Starting at the top of the material and stopping after the line that contains "One Stop Aerosols", can you copy those lines and change "Air Conditioner" to "Air Conditioning", leaving everything else as it is?

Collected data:
====================

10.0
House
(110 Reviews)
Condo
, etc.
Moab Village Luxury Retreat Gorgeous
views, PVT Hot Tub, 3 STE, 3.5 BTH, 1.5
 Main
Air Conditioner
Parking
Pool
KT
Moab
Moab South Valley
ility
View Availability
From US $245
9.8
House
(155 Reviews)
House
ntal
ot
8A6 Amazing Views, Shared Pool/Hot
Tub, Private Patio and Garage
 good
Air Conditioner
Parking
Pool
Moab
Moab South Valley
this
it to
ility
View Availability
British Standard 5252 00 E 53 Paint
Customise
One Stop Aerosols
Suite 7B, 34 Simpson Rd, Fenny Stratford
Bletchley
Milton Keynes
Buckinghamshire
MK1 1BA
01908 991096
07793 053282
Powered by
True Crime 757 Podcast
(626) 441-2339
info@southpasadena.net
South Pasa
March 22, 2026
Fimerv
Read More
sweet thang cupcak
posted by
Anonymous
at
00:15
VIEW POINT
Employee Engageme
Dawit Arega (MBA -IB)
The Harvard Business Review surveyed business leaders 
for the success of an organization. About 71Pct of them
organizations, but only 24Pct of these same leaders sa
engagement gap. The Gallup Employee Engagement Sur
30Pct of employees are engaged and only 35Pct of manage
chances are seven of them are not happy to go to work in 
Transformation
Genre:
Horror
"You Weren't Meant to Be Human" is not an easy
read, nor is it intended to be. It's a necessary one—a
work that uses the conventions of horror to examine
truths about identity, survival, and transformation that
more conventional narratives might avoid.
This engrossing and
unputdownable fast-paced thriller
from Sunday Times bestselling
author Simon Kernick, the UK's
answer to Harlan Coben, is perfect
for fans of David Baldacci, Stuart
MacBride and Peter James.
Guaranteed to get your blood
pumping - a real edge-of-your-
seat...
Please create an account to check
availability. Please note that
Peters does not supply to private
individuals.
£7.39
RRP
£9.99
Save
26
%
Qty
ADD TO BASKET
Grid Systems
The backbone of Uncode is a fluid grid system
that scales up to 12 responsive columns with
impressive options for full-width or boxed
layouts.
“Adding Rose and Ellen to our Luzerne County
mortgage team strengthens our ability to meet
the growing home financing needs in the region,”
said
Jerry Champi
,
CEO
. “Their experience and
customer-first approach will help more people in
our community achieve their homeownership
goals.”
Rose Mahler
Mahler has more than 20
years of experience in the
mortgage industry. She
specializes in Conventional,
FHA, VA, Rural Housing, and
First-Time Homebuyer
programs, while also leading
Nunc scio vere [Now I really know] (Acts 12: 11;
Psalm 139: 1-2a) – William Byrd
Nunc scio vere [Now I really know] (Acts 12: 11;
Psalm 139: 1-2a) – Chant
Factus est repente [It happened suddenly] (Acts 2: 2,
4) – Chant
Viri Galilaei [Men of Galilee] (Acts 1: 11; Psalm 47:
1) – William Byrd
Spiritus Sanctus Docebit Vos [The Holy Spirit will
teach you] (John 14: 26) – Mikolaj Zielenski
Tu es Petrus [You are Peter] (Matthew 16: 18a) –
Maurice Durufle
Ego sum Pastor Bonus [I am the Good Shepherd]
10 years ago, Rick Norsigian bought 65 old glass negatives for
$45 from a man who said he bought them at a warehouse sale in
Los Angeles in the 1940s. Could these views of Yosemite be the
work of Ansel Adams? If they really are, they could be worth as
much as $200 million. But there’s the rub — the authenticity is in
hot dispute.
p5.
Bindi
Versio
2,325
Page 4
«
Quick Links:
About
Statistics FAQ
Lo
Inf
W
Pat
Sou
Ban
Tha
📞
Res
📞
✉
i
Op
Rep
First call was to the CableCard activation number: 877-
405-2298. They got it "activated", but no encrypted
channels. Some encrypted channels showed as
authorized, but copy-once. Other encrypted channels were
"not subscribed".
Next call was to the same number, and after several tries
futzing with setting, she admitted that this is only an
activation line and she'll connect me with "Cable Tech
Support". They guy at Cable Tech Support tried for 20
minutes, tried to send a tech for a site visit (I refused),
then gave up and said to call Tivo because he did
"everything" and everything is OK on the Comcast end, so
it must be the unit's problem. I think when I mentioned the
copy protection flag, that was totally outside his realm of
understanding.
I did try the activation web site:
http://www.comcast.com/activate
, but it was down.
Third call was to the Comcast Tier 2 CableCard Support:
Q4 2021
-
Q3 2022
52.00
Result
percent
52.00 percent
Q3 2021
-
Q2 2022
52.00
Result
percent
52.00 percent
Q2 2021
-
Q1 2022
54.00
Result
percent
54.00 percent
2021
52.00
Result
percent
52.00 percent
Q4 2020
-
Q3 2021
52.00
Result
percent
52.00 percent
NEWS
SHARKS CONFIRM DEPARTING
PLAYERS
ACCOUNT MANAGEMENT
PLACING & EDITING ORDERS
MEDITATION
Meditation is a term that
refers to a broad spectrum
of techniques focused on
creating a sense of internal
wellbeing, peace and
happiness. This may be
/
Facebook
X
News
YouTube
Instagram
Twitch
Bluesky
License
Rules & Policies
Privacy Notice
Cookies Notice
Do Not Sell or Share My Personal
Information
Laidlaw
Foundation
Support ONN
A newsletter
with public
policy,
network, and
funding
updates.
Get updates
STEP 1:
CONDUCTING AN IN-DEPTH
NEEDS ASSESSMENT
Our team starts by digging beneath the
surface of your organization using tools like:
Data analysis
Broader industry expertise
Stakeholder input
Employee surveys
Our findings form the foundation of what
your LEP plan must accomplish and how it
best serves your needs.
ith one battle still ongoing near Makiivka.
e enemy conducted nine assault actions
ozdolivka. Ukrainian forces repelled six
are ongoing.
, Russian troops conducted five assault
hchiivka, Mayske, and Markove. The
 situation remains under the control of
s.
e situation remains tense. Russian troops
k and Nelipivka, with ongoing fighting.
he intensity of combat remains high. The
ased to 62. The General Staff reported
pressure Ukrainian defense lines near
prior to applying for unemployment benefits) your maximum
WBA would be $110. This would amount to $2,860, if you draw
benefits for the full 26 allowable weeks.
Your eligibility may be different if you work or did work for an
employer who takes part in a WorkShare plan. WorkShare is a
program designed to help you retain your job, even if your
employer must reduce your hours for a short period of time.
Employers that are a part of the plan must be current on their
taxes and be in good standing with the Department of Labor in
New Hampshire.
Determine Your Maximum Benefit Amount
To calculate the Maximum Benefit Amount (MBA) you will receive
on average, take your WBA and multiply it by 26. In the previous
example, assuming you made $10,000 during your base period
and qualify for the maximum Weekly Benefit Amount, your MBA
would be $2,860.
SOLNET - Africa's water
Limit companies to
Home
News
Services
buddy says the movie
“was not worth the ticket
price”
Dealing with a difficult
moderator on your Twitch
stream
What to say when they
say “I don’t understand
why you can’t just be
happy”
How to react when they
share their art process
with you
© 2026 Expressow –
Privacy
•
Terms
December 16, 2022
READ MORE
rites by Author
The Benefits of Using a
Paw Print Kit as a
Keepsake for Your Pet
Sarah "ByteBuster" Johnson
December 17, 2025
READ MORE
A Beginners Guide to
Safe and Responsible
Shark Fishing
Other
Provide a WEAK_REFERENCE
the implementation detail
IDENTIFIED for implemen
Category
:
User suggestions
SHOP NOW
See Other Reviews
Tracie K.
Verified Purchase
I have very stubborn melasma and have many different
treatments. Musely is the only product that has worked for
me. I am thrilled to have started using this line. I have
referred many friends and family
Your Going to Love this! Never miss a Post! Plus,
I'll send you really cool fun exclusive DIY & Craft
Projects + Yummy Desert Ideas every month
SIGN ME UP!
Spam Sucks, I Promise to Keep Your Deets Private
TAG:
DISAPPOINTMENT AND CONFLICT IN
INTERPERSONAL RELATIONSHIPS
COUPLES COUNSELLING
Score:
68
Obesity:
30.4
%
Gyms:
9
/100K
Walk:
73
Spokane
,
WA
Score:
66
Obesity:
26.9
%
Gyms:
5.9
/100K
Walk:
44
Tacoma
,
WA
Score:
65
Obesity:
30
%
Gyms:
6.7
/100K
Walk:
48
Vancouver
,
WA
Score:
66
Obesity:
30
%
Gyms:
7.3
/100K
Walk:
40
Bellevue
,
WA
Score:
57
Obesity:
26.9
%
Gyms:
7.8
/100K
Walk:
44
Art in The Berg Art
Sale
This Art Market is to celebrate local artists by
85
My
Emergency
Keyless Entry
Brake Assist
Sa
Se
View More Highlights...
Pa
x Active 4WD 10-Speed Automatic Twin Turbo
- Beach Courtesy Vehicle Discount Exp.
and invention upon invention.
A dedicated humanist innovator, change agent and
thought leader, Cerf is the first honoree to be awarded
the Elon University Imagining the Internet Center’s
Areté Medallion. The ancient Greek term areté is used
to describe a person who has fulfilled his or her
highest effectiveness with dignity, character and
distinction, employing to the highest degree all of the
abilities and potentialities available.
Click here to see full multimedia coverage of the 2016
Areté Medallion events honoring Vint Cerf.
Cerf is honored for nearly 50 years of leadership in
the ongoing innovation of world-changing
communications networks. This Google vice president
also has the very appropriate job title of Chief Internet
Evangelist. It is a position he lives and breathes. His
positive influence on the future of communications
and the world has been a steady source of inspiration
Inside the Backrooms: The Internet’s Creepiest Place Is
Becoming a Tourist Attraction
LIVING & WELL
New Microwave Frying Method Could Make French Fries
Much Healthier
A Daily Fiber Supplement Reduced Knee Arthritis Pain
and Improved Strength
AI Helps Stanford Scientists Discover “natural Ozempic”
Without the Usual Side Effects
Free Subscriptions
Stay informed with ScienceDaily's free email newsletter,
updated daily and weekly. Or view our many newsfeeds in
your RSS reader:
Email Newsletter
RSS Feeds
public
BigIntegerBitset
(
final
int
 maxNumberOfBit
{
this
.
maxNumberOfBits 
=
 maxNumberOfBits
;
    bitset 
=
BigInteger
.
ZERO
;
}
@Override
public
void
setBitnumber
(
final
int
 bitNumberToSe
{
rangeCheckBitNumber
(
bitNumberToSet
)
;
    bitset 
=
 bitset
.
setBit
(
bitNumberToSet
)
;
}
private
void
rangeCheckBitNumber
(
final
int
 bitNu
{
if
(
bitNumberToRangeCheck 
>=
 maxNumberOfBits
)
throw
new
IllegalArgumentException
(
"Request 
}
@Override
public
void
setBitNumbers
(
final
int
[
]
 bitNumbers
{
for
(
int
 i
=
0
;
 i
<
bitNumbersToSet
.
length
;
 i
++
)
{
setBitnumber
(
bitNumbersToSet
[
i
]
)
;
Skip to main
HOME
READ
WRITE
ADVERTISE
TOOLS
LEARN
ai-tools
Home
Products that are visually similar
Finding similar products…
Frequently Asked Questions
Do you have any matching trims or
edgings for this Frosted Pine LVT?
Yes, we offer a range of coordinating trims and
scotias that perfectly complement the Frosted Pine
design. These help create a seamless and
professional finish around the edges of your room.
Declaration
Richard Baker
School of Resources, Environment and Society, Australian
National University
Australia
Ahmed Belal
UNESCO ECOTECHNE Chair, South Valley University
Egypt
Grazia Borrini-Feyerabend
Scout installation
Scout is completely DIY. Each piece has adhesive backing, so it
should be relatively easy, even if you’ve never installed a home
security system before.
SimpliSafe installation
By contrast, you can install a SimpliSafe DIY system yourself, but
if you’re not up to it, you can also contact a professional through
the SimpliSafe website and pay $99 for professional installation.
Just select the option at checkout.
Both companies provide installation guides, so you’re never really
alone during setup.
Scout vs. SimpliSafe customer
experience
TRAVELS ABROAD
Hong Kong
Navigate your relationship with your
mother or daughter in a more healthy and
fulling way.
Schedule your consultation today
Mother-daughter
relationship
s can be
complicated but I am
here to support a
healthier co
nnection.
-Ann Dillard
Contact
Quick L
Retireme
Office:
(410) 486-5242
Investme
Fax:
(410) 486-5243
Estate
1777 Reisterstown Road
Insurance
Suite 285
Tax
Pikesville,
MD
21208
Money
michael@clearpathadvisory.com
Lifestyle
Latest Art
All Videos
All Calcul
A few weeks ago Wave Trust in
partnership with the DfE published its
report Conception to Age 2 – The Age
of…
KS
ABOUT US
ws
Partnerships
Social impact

====================

## Task output
10.0
House
(110 Reviews)
Condo
, etc.
Moab Village Luxury Retreat Gorgeous
views, PVT Hot Tub, 3 STE, 3.5 BTH, 1.5
 Main
Air Conditioning
Parking
Pool
KT
Moab
Moab South Valley
ility
View Availability
From US $245
9.8
House
(155 Reviews)
House
ntal
ot
8A6 Amazing Views, Shared Pool/Hot
Tub, Private Patio and Garage
 good
Air Conditioning
Parking
Pool
Moab
Moab South Valley
this
it to
ility
View Availability
British Standard 5252 00 E 53 Paint
Customise
One Stop Aerosols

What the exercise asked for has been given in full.